- Born: 26 January 1981 Warora, Maharashtra, India
- Died: 30 November 2020 (aged 39) Chandrapur, Maharashtra, India
- Education: Government Medical College (Nagpur) (MBBS)
- Occupations: Doctor, public health expert, disability specialist, social worker
- Known for: CEO of the Maharogi Sewa Samiti, Warora
- Spouse: Gautam Karajgi
- Children: 1
- Website: www.sheetalamtekarajgi.com

= Sheetal Amte =

Indian public health expert (1981–2020)

Sheetal Amte (26 January 1981 – 30 November 2020), also known by the name Sheetal Amte-Karajgi after her marriage, was an Indian public health expert, disability specialist and social entrepreneur. She was chief executive officer and board member of a non-profit organisation, Maharogi Sewa Samiti, which focuses on helping people disadvantaged by leprosy.

== Life ==
Amte was the daughter of Vikas Amte and Bharati Amte, and the granddaughter of Baba Amte, who founded a rehabilitation center for individuals affected by leprosy at Anandwan, in the state of Maharashtra, where she lived on campus. She also founded the Maharogi Sewa Samiti (MSS), Warora, and served as its chief executive officer and board member, which provided a range of health care, rehabilitation, education, agriculture, and economic empowerment programmes. Maharogi Sewa Samiti has contributed significantly in generating livelihood capacities for thousands of marginalised individuals, particularly those living with conditions such as leprosy, physical impairments, and sensory limitations, along with the tribal populace. Since 1949, she operated from one of the most backward districts of Central India, Chandrapur.
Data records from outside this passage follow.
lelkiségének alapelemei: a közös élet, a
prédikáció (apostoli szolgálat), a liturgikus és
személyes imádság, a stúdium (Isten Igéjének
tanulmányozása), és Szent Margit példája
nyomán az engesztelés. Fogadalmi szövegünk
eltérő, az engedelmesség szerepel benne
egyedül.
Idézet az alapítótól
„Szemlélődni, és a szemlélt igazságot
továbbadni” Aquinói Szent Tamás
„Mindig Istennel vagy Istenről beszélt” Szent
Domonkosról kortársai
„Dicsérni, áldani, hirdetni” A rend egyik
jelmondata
She studied medicine and became a physician and also completed a master's degree in social entrepreneurship from Tata Institute of Social Sciences (TISS), and joined her family working at Anandwan to continue her grandfather's vision; her brother Kaustubh is an accountant for Anandwan and her uncle Prakash Amte and aunt Mandakini Amte are also physicians at the community. She also studied leadership from the Harvard Kennedy School.

She helped to secure the financial assistance of the Tech Mahindra Foundation to provide food for children in Anandwan schools. She also led the installation of solar power panels at the community, resulting in Maharogi Sewa Samiti receiving an award for Innovative Energy Project of the Year 2016 from the Association of Energy Engineers, and intended to incorporate more smart technology into the community in future to make Anandwan a smart village. Dr. Sheetal was working as a fellow of the World Innovation Organisation, an initiative from World Summit on Innovation and United Nations.

== Recognition ==
2016:
- Named a Young Global Leader by the World Economic Forum.
- Selected as Member of World Economic Forum Expert Network on Humanitarian Response.
- Selected as a United Nations Innovation Ambassador and an advisor to i4P (Innovations for Peace).
- Awarded INK fellowship and Rotary Vocational Excellence Award.

== Death ==
On 30 November 2020, she died by suicide. She was also a painter and is survived by her husband Gautam Karajgi and a seven-year-old son Sharvil.